Ощущения Уходящего-из-жизни передать невозможно. Пока я еще могу шагать, смотреть… — вот что я чувствовал. Ранним утром я брел по Эрфурту. Величественная, но сильно пострадавшая готика, впечатляющая Соборная гора…

[208]Кулисы для чумы. Меня удивляло, что именно я, всегда умевший чувствовать пышное великолепие жизни, подвергся такому наказанию… нет, испытанию: должен выдерживать смерть моих друзей, одного за другим, нескончаемую боль разлуки, необходимость «заговаривать» некий вирус, который представляется мне самой глупой и самой подлой частицей жизни. С этой мерзостью нужно было как-то справляться, в то же время не подпуская ее к душе, которая занималась мобилизацией внутренних сил и отправляла их сразу по всем направлениям. К Богу, к Ничто, к чувству собственного достоинства.

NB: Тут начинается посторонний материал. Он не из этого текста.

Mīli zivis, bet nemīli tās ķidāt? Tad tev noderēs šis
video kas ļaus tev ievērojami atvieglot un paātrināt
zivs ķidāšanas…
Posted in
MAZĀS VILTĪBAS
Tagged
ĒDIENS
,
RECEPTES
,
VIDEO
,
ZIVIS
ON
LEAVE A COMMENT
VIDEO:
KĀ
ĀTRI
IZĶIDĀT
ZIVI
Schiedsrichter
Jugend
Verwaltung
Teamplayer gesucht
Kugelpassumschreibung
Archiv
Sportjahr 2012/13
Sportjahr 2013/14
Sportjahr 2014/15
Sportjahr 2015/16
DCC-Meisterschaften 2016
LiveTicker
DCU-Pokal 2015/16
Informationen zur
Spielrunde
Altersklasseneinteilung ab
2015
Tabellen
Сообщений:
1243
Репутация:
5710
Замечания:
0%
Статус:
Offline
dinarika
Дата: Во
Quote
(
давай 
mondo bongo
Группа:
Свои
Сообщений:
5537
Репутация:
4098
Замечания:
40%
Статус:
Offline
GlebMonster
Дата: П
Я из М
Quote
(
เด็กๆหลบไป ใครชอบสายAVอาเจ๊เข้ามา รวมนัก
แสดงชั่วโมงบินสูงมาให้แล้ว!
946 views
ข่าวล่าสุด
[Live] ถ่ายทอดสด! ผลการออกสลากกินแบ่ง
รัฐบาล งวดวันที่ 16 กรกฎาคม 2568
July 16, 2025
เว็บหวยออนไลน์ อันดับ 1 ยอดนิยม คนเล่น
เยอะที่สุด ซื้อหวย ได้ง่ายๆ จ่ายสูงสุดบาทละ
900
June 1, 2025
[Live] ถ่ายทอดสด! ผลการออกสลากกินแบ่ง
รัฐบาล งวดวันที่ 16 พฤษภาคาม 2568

Может, с чуть большим благоговением, чем если бы у меня под рубашкой не было красных пятен, осматривал я кафедральный собор. Я уже знал: невзирая на эти признаки близкой смерти, больные редко впадают в истерику — или такие припадки длятся недолго. Истерика требует слишком много сил и вскоре начинает казаться чем-то мелочным в сравнении с вечностью, с тем невыразимым, что нас ждет. У всех, кого я видел на улице, впереди был один и тот же путь — теперь мне предстояло пройти по нему, и пройти преждевременно. Что избавляло меня от тягот старости — одиночества, поздней потери любимого человека.

Все это, как будто, было давным-давно объяснено в книгах. Я тоже это понимал и только боялся впасть в отчаянье, не предусмотренное моим внутренним распорядком. Неужели лишь пессимисты, усталые меланхолики не ошибались в толковании жизни?

Конечно, я мог бы покончить с собой, чтобы избежать долгой и мучительной агонии. Но я знал, что если умру я, то совершит самоубийство и Фолькер. Его отчаянье ужасало меня сильнее, чем собственное небытие. Я не чувствовал себя вправе способствовать его гибели.

Что за скверные мысли? — спрашивал я себя в эрфуртских переулках. Какая сила загоняет тебя во тьму? Как теперь из этой тьмы выбраться? Есть ли еще надежда? Этого слова — «надежда» — лучше вообще не упоминать. Такая самонадеянность неоправданна.

По отношению к внешнему миру ты должен как-то функционировать…

Я допускал мысль, что не успею дописать свой роман. И решил включить в него главу с завещанием одного из главных персонажей, чтобы оставить после себя хоть что-то, соразмерное, на мой взгляд, происшедшему: последнее, обретшее законченную форму послание.

Я не хотел — пока это зависит от меня — тускнеть. Потому что встречал многих мужественных больных, любивших жизнь гораздо больше, чем те, чей жизненный горизонт еще не затянулся тучами. Главное — не сдаваться.